- Screen shot of title frame
- Written by: Allen Stark
- Produced by: Allen Stark
- Narrated by: Bill Lee
- Cinematography: Jean Roy
- Edited by: David Mayerovitch
- Production company: National Film Board of Canada
- Distributed by: Canadian Broadcasting Corporation / CBC Television
- Release date: 1953;
- Running time: 15 minutes
- Country: Canada
- Language: English

= Radar Station (film) =

Radar Station is a 1953 Canadian short documentary film produced by the National Film Board of Canada (NFB) as part of the On The Spot series made specifically for television. The documentary involved an account of a visit to a radar station while it is involved in a simulated air attack, and is based on first-person interviews of the staff at the radar station.

== Synopsis ==
In 1953, during the Cold War, RCAF Squadron Leader Bill Lee visits RCAF Station Lac St. Denis in the Pinetree Line of radar stations. Typical of the many Royal Canadian Air Force radar stations that provide air defence over Canada and the United States, the base is involved with identifying and plotting air operations in Canada's Arctic.

S/L John Mahoney, the Senior Controller shows how the standard multi-level operations complex works. The search and height finder equipment and operations are located on the third floor where the Surveillance Controller Supervisor are found. The Senior Controller and other appropriate staff are on the second floor with the Identification Officer and the "cross-tellers", horizontal plotting boards and tote boards on the main floor.

While FtrCops staff are in the canteen, the large search antenna sweeping the skies has detected "unknowns" at 25,000 ft., and the Identification Officer has issued an "alert" through the station PA system. As Airwomen plot the four aircraft on their radar scopes, the Senior Controller issues a command to the Aerospace Control and Warning Squadron (AC&W Sqn), who are constantly on operational readiness. The nearby RCAF base "scrambles" a flight of Canadair Sabre fighter aircraft to intercept the approaching aircraft. The aircraft turn out to be Avro Lancaster bombers that are part of an exercise, showing that the radar station can adequately protect Canada's northern frontiers from the Soviet threat of nuclear attack on North America.

==Cast==
- Squadron Leader Bill Lee, reporter
- Squadron Leader John Mahoney, Senior Controller

==Production==
Radar Station relied heavily on military assistance in obtaining footage. The film incorporated footage shot in 1953 at RCAF bases where the radar station operated. The On The Spot series segments were produced with a three-person crew: a director, cameraman and on-screen host, usually Fred Davis, but in this case, RCAF Squadron Leader (later Group Captain) William "Bill" Lee acted as the interviewer and narrator.

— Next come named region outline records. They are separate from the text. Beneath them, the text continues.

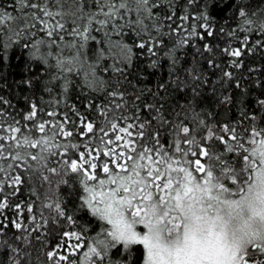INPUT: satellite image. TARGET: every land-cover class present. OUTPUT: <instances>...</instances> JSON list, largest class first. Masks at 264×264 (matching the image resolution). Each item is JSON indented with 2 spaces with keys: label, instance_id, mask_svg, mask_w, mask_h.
<instances>
[{
  "label": "snow or ice",
  "instance_id": "obj_1",
  "mask_svg": "<svg viewBox=\"0 0 264 264\" xmlns=\"http://www.w3.org/2000/svg\"><path fill=\"white\" fill-rule=\"evenodd\" d=\"M7 2L0 0V81L13 57L26 53L22 86L43 80L50 95L57 88L66 95L86 85L104 97L87 103L100 121L80 117L84 130L76 134L86 143L68 142L73 131L66 125L75 121L67 114L41 120L43 109L33 103L21 124L0 111V264H36V245L44 246L48 235L57 242L42 264H134L137 245L142 264H264V65L245 61L246 54L264 58V6ZM187 48H194L192 60L182 61ZM217 51L229 58L225 66ZM141 57L152 59L141 67ZM200 60L219 72L216 80L200 70ZM161 71L166 77L149 87V77ZM127 87L135 90L131 117L124 114ZM256 89L261 94L250 107ZM7 103L0 96V105ZM236 107L235 124L212 123L217 108ZM72 183L79 185L78 204L69 209L61 189ZM22 188L30 198L12 203ZM77 213L90 219L81 224Z\"/></svg>",
  "mask_w": 264,
  "mask_h": 264
},
{
  "label": "trees",
  "instance_id": "obj_2",
  "mask_svg": "<svg viewBox=\"0 0 264 264\" xmlns=\"http://www.w3.org/2000/svg\"><path fill=\"white\" fill-rule=\"evenodd\" d=\"M245 2L248 3V5L253 9H255L257 5L264 6V0H245ZM4 3H5V7H8L7 0H4ZM165 43L171 46V42L167 38H165ZM218 43L220 44L221 47L225 46L223 40L218 41ZM233 43L238 44L239 42L235 41ZM91 47H96L95 42H92ZM185 51L187 52V55H185ZM193 52H194V48H187L186 50H181L179 54L182 57V61H191ZM26 56L27 54L25 53L23 56H20L19 59L13 57V59L10 62V65H6L4 68V79L0 81V96H2L5 100L8 101L7 104L0 105V111L4 113V119L10 121L14 117L16 120L20 121L21 124H24L26 122L24 121L23 117L29 113V111L31 110V105L33 103H36L38 108L43 109V111L38 112V117H37L38 119L41 120L52 119L55 121H60L63 115L67 114L69 120L75 121V123H70L66 125L67 130L73 131V136L69 138L68 142L86 143L88 139L87 137H81L76 134L77 129H79L80 131L84 130L82 126H80V117H84L89 121L91 120L100 121L102 119L95 112L94 109H89L87 107V103L89 99H92L97 104L101 103L102 98L104 97V92L103 91L93 92L85 85L83 88L75 87L73 89H70L66 95L62 94V89L57 88L54 89L53 93L50 95L47 91H45V84L43 80L38 81L31 88L22 86L19 82L24 78V72L22 69ZM216 56H217V63H219L222 66H225L227 64L229 58L226 55H222L219 51H217ZM151 59H152L151 57H141V61H143L141 67L146 65ZM197 59L199 60V57H197ZM106 61L109 64L112 63V61L109 58H107V55H106ZM245 61L246 64H249V66L252 67H259L260 65H264V58H262L261 54L259 53L256 54L255 59H253L252 54H246ZM89 62H91L90 53H89ZM161 63L164 64L165 68L167 67L165 58L161 57ZM200 70L206 76H208L210 80H216L218 78L219 72L217 71L216 74L214 75L213 70L210 69L203 60H200ZM148 71L151 70L149 69ZM166 75L167 73L165 71H161L159 73L151 75L149 77V81L151 82L148 84V86L149 87L154 86V84L157 81L166 77ZM245 75H247V73H245ZM256 75L259 76L260 72H257ZM97 76H99L101 79L105 81L109 79V73H102L100 71H97ZM252 78L254 77H249V79ZM45 79L47 78L45 77ZM130 79H132V82L134 84L138 83L134 77H130ZM75 83L78 85L82 84L83 83L82 77L79 76L75 77ZM126 91H127V97L125 102L128 103L130 106L129 108L125 109L124 114L131 117L136 114L131 106L132 102L130 99L135 90L131 87H127ZM260 94L261 93L259 89L253 90L251 92L249 97L250 107H251V101L255 100L256 96ZM57 99L60 101L58 104L51 103L52 101ZM53 110L57 112V115L55 117H48L47 115H45V113L51 112ZM77 111L80 114L79 116L75 114ZM215 112L217 113V115L215 120L212 121L213 124H215L217 121L220 123L235 124L237 121L241 119L240 109L238 107L231 108L230 110H223L217 108ZM141 115L146 116L147 113H141ZM78 187H79L78 184L72 183L70 186L65 185L61 189V192L64 196V201L68 204L69 209H71L74 204H78V201L75 199L77 194L76 190L78 189ZM29 198H30L29 191L26 188H22L19 195L11 202L14 203L16 201H26ZM77 215L81 217V219L79 220V223L81 224H83L86 220L90 219V217L84 216L82 213H77ZM7 216L9 218H14L12 211H7ZM45 216H47V213H45ZM23 222H25L26 224L31 223V221L28 218L27 212L24 213ZM9 227L10 225L6 222L5 229L7 230ZM13 231L15 230L13 229ZM11 235L12 232H9V238L11 237ZM45 235H46L45 233H41L42 240L45 239ZM56 242L57 239L55 236L48 235L44 246H41L39 244L36 245L39 255V259L36 261V264H42L43 254L47 250L48 245L55 244ZM142 252H143L142 246L139 245L134 246V255L132 257L134 264H142ZM33 256L36 257L37 253H33ZM81 259H83L82 256Z\"/></svg>",
  "mask_w": 264,
  "mask_h": 264
}]
</instances>
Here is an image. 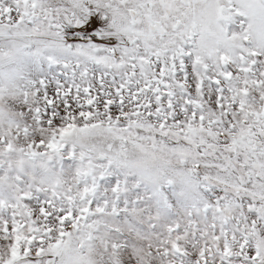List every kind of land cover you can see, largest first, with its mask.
I'll return each instance as SVG.
<instances>
[{"label": "snow or ice", "instance_id": "obj_1", "mask_svg": "<svg viewBox=\"0 0 264 264\" xmlns=\"http://www.w3.org/2000/svg\"><path fill=\"white\" fill-rule=\"evenodd\" d=\"M0 264H264V0H0Z\"/></svg>", "mask_w": 264, "mask_h": 264}]
</instances>
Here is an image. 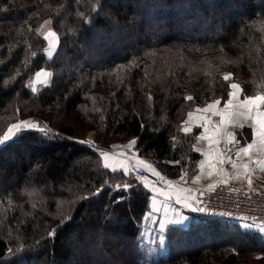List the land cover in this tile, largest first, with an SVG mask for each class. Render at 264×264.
<instances>
[{"label":"trees","instance_id":"1","mask_svg":"<svg viewBox=\"0 0 264 264\" xmlns=\"http://www.w3.org/2000/svg\"><path fill=\"white\" fill-rule=\"evenodd\" d=\"M42 68L51 83L32 92ZM233 82L264 92V0H0V135L25 119L51 130L0 145V264H264V234L208 214L153 250L141 238L150 191L97 151L135 137L157 170L190 174L200 128L183 122Z\"/></svg>","mask_w":264,"mask_h":264},{"label":"snow or ice","instance_id":"2","mask_svg":"<svg viewBox=\"0 0 264 264\" xmlns=\"http://www.w3.org/2000/svg\"><path fill=\"white\" fill-rule=\"evenodd\" d=\"M96 10L95 7L93 9ZM83 16V13L80 14ZM85 22H89L87 19ZM52 23L51 19L45 20L41 25L43 28L45 25H50ZM37 32L40 33V29H37ZM43 36V39L47 41V47L44 49L45 54L51 58L56 51V48L59 43V37L57 32L48 29L47 32L40 33ZM33 56L36 53H32ZM232 73H224L223 80L229 81L232 78ZM52 73L41 69L39 72L35 74L33 82L29 85L32 92H36V84H47L50 82V78ZM7 83V82H5ZM229 91L227 93V100L224 103L223 109H220L218 106L221 104V100L218 99L210 104H208L205 108H197L194 112L188 113V119L183 122L182 131L185 134H188L192 131L193 125L192 120L194 117V113H209L211 112L213 116H219V122L214 126L212 133L210 135H204L197 137L198 140L204 139L209 142V146L211 149L212 145H219L221 139H224L227 144L235 145L234 148L228 149V154L225 156L224 153L220 152L218 149L217 156L223 157L218 159L219 164L228 163L232 166L236 171L231 175V178L234 179H246L248 187L251 188L253 184V174L256 171H264V92H257L254 95H245L244 91L239 83H231L228 85ZM243 95V99H239V97ZM151 97H149L150 99ZM187 100H191V96L184 97ZM19 111V110H17ZM195 119L206 121L210 123L209 117L205 115H197ZM251 121L249 124L248 122ZM204 128L205 133L209 131L208 127L205 123L199 125ZM251 127L252 129V139L250 142H246L241 145L240 141H238L233 132L227 131V127H235L243 129L244 127ZM38 128L40 132L45 135L48 134L51 130L46 126L40 127L39 122L30 121V120H21L18 123L12 124L8 127L7 131L4 133L2 137H0V144H4L7 141L13 139L18 133L26 129ZM219 137V138H218ZM81 143H86L91 146V142L80 141ZM136 143L135 140L131 141L129 145L126 147H132ZM116 147V146H114ZM99 156L102 161V167L105 169H110L111 171H122L126 175L133 174V171L138 172L141 168L147 169L152 172L156 177L159 178L160 181L166 185L164 187H156L155 183L152 185L145 184V187H151L153 193H158L161 196H164L167 199H171L172 196H175V202L177 204H182L184 207H193V202L199 204L200 201L197 200L196 196L191 195L193 192L192 189L189 188H179L176 187L174 191V185L177 182L172 181H164V178L160 175L159 172L155 170V168L144 160L135 159V163H130L133 159L127 156V153L119 152V153H110L107 151H101L97 149ZM256 153L257 155H253ZM235 155L237 158L247 157V161L237 163L232 159V156ZM255 165L254 168L250 167L251 165ZM209 166L212 168H216V163H214L211 159L209 160ZM201 168H203V164H201ZM218 173L221 176H226L228 174L224 173L223 168L218 169ZM209 175H212L209 172ZM138 179H145L142 176H138ZM185 177L182 175L180 177L181 181H184ZM200 176L197 175L193 177V182L199 181ZM222 183H227V180H222ZM215 184H210L209 189H214ZM123 187L127 188L130 185H123ZM184 193H188V195H184ZM203 193H201L202 195ZM156 196L153 195V203H155ZM195 211L204 212L205 208L195 207ZM149 214V218H150ZM67 219V217L65 218ZM187 219V217L180 216L175 220L169 221L170 223H183V221ZM63 222V221H62ZM246 228L256 227L255 224H244L242 225ZM165 227L164 223H161V228ZM259 230L264 232V224L259 226ZM54 232H50L49 235H54Z\"/></svg>","mask_w":264,"mask_h":264},{"label":"crops","instance_id":"3","mask_svg":"<svg viewBox=\"0 0 264 264\" xmlns=\"http://www.w3.org/2000/svg\"><path fill=\"white\" fill-rule=\"evenodd\" d=\"M40 86H42V85L39 83L36 84L37 89H39ZM243 98L244 97H242V96L239 97V99H241V100ZM216 100H218V99L210 100L206 105L197 106L190 112H194V110L197 108L203 109L208 104H210ZM225 102H226V100L223 102L221 101V104L218 107L220 109H223ZM197 115H205V116L209 117L210 123L206 122V121H201V120L195 119V116H197ZM187 119H188V115L186 117V120ZM219 120H220V117L219 116H213L211 112H209V113H194V117L192 120V125H193L192 130L195 127L200 128V132H199L197 137L201 136L202 134L210 135L212 133L214 126L219 122ZM202 123H205L206 126L208 127L209 131L207 133H205L203 127L199 126ZM248 123L250 124L251 121H249ZM227 131L233 132L236 139L238 141H240L241 145L245 144L246 142H250L252 139V129H251V127H248V126L244 127L243 129L235 128V127H227ZM133 140H135V137H131L125 141L117 142V143L113 144L111 147L105 148L103 151H107L110 153L124 152V153H127L128 157L133 158L130 161V163H135V159H140V160L146 161L147 163H150L154 167V165L148 159L142 157L141 155H139L137 153V151L135 149V144L132 145V147H130V148L126 147ZM88 141H90V140H88ZM114 146H116V147H114ZM234 147H235V145L227 144L224 139H221L219 145H212L211 149H210L209 142L207 140H204V139L198 140L196 138V141L194 144V149L201 154V159L199 160V162L196 166V169L193 171L192 174L190 173L191 175L190 174H182L185 177L184 181L180 180V177L182 175L179 176V178H172L169 176L167 178H164V181L177 182L174 185V188L172 191H174L176 187L189 188V189L193 190L191 195H194V196H196V193H197L196 192L197 185H201V184L208 185V184H212V183L221 182L222 180H225V179L227 180V183H231L233 185H238V186H242V187H248L246 179L231 178V175L236 171V169H233L230 164L224 163L221 165L217 162L218 159L223 158V157L217 156L216 149H218L220 152L224 153V155L226 156L228 154L227 150L234 148ZM253 155L255 156L257 154L254 153ZM210 159L214 163H216L215 169L209 166V160ZM232 159L235 160L237 163L247 161V157L237 158L235 155L232 156ZM201 164H203V168H201ZM250 167L254 168L255 165L253 164ZM219 168H223L224 173H226L228 175L221 176L218 173ZM155 170L158 172V170L156 168H155ZM209 172H211L212 175H209ZM197 175L200 176L199 181L193 182V177H195ZM252 178H253V184H252L253 188L264 189V171H256L253 174ZM142 182L144 185L145 184L152 185L154 183L150 179H144V180H142ZM155 185L158 188H160V187L166 188V185L163 183V181L161 183H155ZM146 188L150 191V207H149V210L145 214L144 224H143V236H144L143 240L146 241L147 244L152 245L154 243L153 244L154 246L162 247L166 241V235H167V232L171 226L188 227L192 220L197 219L202 215H207L204 212H198V211L194 210L195 207H200V205L195 203V202H193L192 208L184 207L182 204H177L175 202V196L174 195L172 196L171 199H167L164 196L159 195L158 193H153L151 187H146ZM153 195L156 196L155 203H153ZM184 195H188V193H184ZM149 214H151L150 218H149ZM180 216L187 217V219H185L183 221V223H170L169 222V221L177 219ZM237 222L244 229H252L254 231H258V232L264 234V232L259 230V226L261 224H256V223H252V222L245 221V220H238ZM161 223H164L165 227L161 228ZM244 224H255L256 227L246 228V227L242 226ZM184 264H188V263H184Z\"/></svg>","mask_w":264,"mask_h":264},{"label":"built area","instance_id":"4","mask_svg":"<svg viewBox=\"0 0 264 264\" xmlns=\"http://www.w3.org/2000/svg\"><path fill=\"white\" fill-rule=\"evenodd\" d=\"M133 173L137 177L142 176L155 183L161 182L147 169L141 168L138 172L133 171ZM162 174L167 177L166 173ZM215 185L214 189H209L208 186L204 185H197L196 187V198L200 201L199 205L206 209L204 213L211 216L264 224V192L262 190L243 189L222 182ZM201 193L203 194L201 195Z\"/></svg>","mask_w":264,"mask_h":264},{"label":"rangeland","instance_id":"5","mask_svg":"<svg viewBox=\"0 0 264 264\" xmlns=\"http://www.w3.org/2000/svg\"><path fill=\"white\" fill-rule=\"evenodd\" d=\"M113 1V0H112ZM202 24H203V26L206 24V21H204V20H202ZM49 28H51L52 30H54L53 29V27H52V25L50 24V25H45L43 28H41V30H42V32H47L48 31V29ZM55 31V30H54ZM48 46V45H47ZM57 49V48H56ZM42 69H44V70H46V71H51V70H47V69H45V68H42ZM41 70V69H40ZM39 70V71H40ZM39 71H37V72H39ZM36 72V73H37ZM51 73H52V71H51ZM52 76H53V74H52ZM52 76H51V79H50V82L49 83H47V84H41L42 86H40V88L41 87H43V86H45V85H49L50 83H51V80H52ZM35 77V76H34ZM34 79V78H33ZM32 82H33V80H32ZM31 82V83H32ZM206 105V104H205ZM204 106V105H203ZM25 120H27V119H25ZM19 121H21V120H18V121H16L15 123H18ZM14 123V124H15ZM33 129V128H32ZM80 132H83L82 130H80ZM4 134H2V135H0V137H2ZM84 135H85V139L86 140H90V141H94V138H95V131L93 130V129H91V130H87V131H85L84 132ZM1 145V144H0ZM158 172L163 176V178H167V177H165L163 174H162V172H160L159 170H158ZM193 173V171L191 172V174ZM187 174H189V173H187ZM190 174V175H191ZM173 178V177H172ZM175 178H179V177H175ZM218 183V182H217ZM212 184H216V183H212ZM228 184H230V185H232V186H234V187H241V188H243V189H254V190H258V191H261L262 190V192H264V189H256V188H253V187H251V188H249V187H242V186H238V185H233V184H231V183H228ZM201 185H203V184H201ZM210 184H208V185H204V186H209ZM143 227H142V231H141V238L143 239ZM221 239H223V235H218V236H216L214 239H213V241L214 242H217V241H220ZM146 242V241H145ZM147 243V242H146ZM207 243H209V242H207ZM154 244V243H153ZM152 244V247H153V250H155V249H157L156 248V246H154ZM156 251V250H155ZM184 264V263H183Z\"/></svg>","mask_w":264,"mask_h":264},{"label":"water","instance_id":"6","mask_svg":"<svg viewBox=\"0 0 264 264\" xmlns=\"http://www.w3.org/2000/svg\"><path fill=\"white\" fill-rule=\"evenodd\" d=\"M202 208H204V207H202Z\"/></svg>","mask_w":264,"mask_h":264}]
</instances>
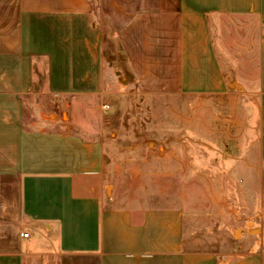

The On The Spot series debuted in 1953, with 39 episodes, initially 15 minutes in length. For the second season, NFB produced 30-minute episodes.

==Reception==
Radar Station was shown on NFB's On the Spot series, the first series made specifically for television by the National Film Board of Canada. The series aired on CBC Television for two seasons from 1953 to 1954. Drawing on the experiences of the earlier wartime Canada Carries On and concurrent The World in Action documentary series, each On the Spot episode reported on a different aspect of life in Canada.

The episodes were often "editorials", a form of "social documentary". The series was originated by Bernard Devlin. The series underwent a number of challenges with time slots frequently changed, episodes playing as late as 11:45 pm on Monday nights before going to Sundays at 4:30 pm. The second season aired on Sundays at 10 pm. Cancelled after the 26 episodes of the second season, On the Spot was replaced by the Perspective television series, also produced by the NFB, Perspective featured 30-minute episodes that mixed documentary reports and dramatizations on contemporary Canadian issues.